It was still dark.
The sun wasn’t out yet, though it was already past six in the morning. And it was cold; a chilly cold that turns your breath foggy and makes your eyes water sharply.
I got off the train gingerly, a tad anxious. I had to take a connecting train four hours later. Though I didn’t have much luggage, the prospect of lugging it to some other platform wasn’t making me happy. Taking a bag up a flight of railway station overhead bridge stairs is not a casual feat for me anymore. My right knee makes sure of that. Hence the anxiety.
Like a homing pigeon I made my way to the nearest tea stall. Balancing a scalding cuppa in one hand, my laptop bag slung on my shoulder and pulling my suitcase behind me, I made my way to the nearest stone bench. A woman was sitting there, a large, grimy cloth bag clutched nervously to her side. I gave her a fleeting smile and sat down gingerly on the granite slab. Brrrr…. it was like sitting on a slab of ice, without the wetness. How cheerful! I muttered balefully.
From the corner of my eye, I could see the woman looking at me fixedly. She nudged me hesitantly.

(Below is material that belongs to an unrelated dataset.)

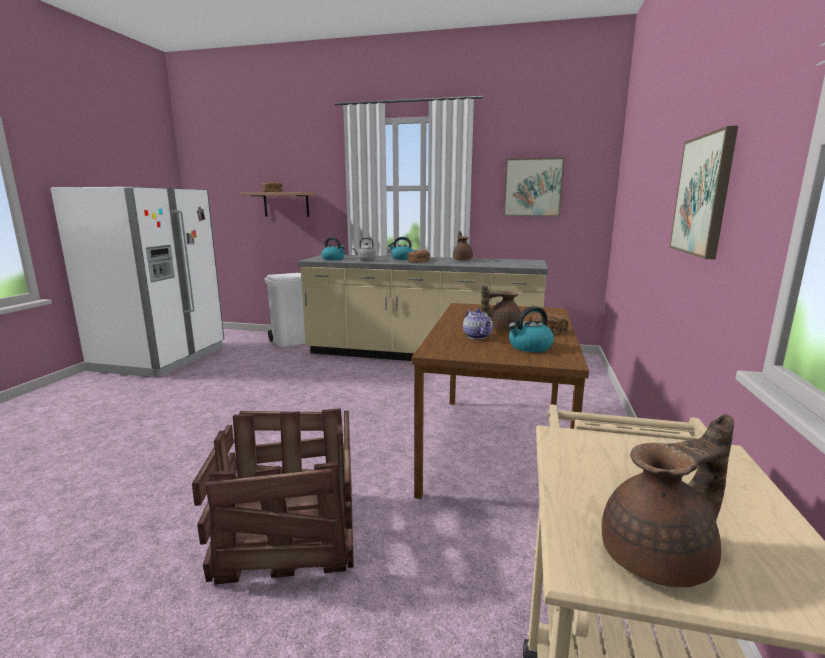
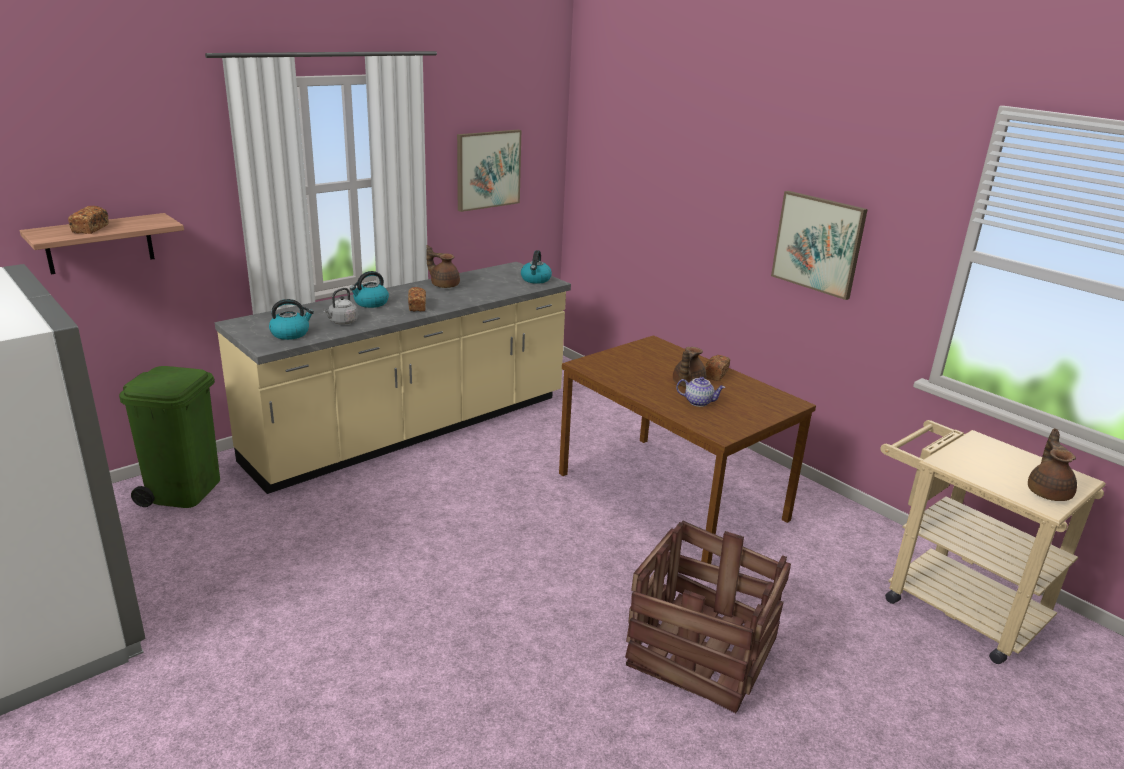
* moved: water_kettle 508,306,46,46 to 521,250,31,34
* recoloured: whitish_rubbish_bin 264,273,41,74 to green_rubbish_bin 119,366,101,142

“Where did you get the tea?” she asked.
(My conversation with this woman was in Hindi… mixed with a very generous smattering of Marathi. My understanding of Marathi is not enough to fill a teaspoon, incidentally. But I had little difficulty in understanding her. You see, I read eyes.)
Silently, I pointed to the kiosk where I got the tea from.
“How much is it?”
“Seven rupees”, said I.
“He won’t give for five, will he?” she asked in a voice crumpled with regret in advance. The question was rhetorical.
Sympathetically, I shook my head. I thought of buying her a cup of tea but stopped myself. Not one to rush into things, I.
My tea finished, I tried to study the woman through the corner of my eye. She looked like a woman in her 50s. She was short and petite but hardy. Most of her front teeth were missing. She was wearing a denim jacket over a worn saree. In her feet were slippers whose sole was all but worn but was otherwise intact. It had been carefully mended more than once.
“Where are you going?” she started again.
“Is that your gaon (home town)?”
“No, I am going there for work. My home town is Jabalpur”, I told her smiling.
“Where is Jabalpur?” she wanted to know.
“It is in M.P.” I told her.
She digested that for a moment. I could almost see her mental wheels clicking.
“So what work do you do in Hyderabad” she asked.
A bit stumped, I wondered what I would tell this rustic woman. I was sure Corporate Trainer won’t make any sense to her at all.
“I teach”, I said lamely.
“Oh, you teach?!”
“In a school?”
“No, not in school”, said I, a bit hot under the collar. And I left it at that. She left it too, thankfully.
“Do you think I would find work in Hyderabad?” she asked. “I can cook and look after a home”, she added quickly, eagerly.
“I’m sure you would”, I assured her.
“How much salary would I get” she wanted to know. She had a talent for stumping me, did this woman.
“Well, Hyderabad isn’t my town so I have no idea. I can tell you about Jabalpur though.”
“Umm… so I’ll work in Jabalpur! Doesn’t matter to me where I work as long as I work. Shall I come with you?” She stirred as if she’d get up immediately and start walking to Jabalpur, me slung over her shoulder… sort of.
Hey, wait a cotton pickin’ minute, dammit! I muttered furiously under my breath. I was decidedly warm under the collar. Deceptively and outwardly calm, I looked at her placidly and said, “But I am going to Hyderabad at present. How can you come with me?”
I was excusably smug. There, I said to her silently, deal with that one.
Nothing, nothing on earth could have prepared me for what came next.
The strange, petite, hardy woman folded her hands and said, “Meri madad kar do. Mujhe kaam dila do. (Help me. Find me work.)”
Our bodies have five senses: touch, smell, taste, sight, hearing. But not to be overlooked are the senses of our souls: intuition, peace, foresight, trust, empathy. The differences between people lie in their use of these senses; most people don’t know anything about the inner senses while a few people rely on them just as they rely on their physical senses, and in fact probably even more.
~C. JoyBell C.
With that she spread both her hands out, palm upwards, a corner of her saree entwined in her fingers. That’s when I looked into her eyes- the windows of the soul. I met fierce pride there and a spirit which has never known how to buckle, let alone break. Determination and courage are words I too have used many times but I saw them living in those faded eyes. Overwhelmed, I moved in and hugged the woman close to me.
The dam broke; she burst into tears.
Note: This is a true story.
I tell you this story with a deep sense of gratitude and humility. Meeting this woman was an amazing experience. Thank you for showing me how easy it is to connect with people, Shiva! Thank you for showing me that there are more good than bad in this world. And that they may be found anywhere, if only I would keep my heart open, while being reasonably prudent. Thank you for proving to me once more that I may trust my intuition; that as long as I listen to my inner voice, I will be safe and countless doors of blessedness are just waiting to open for me.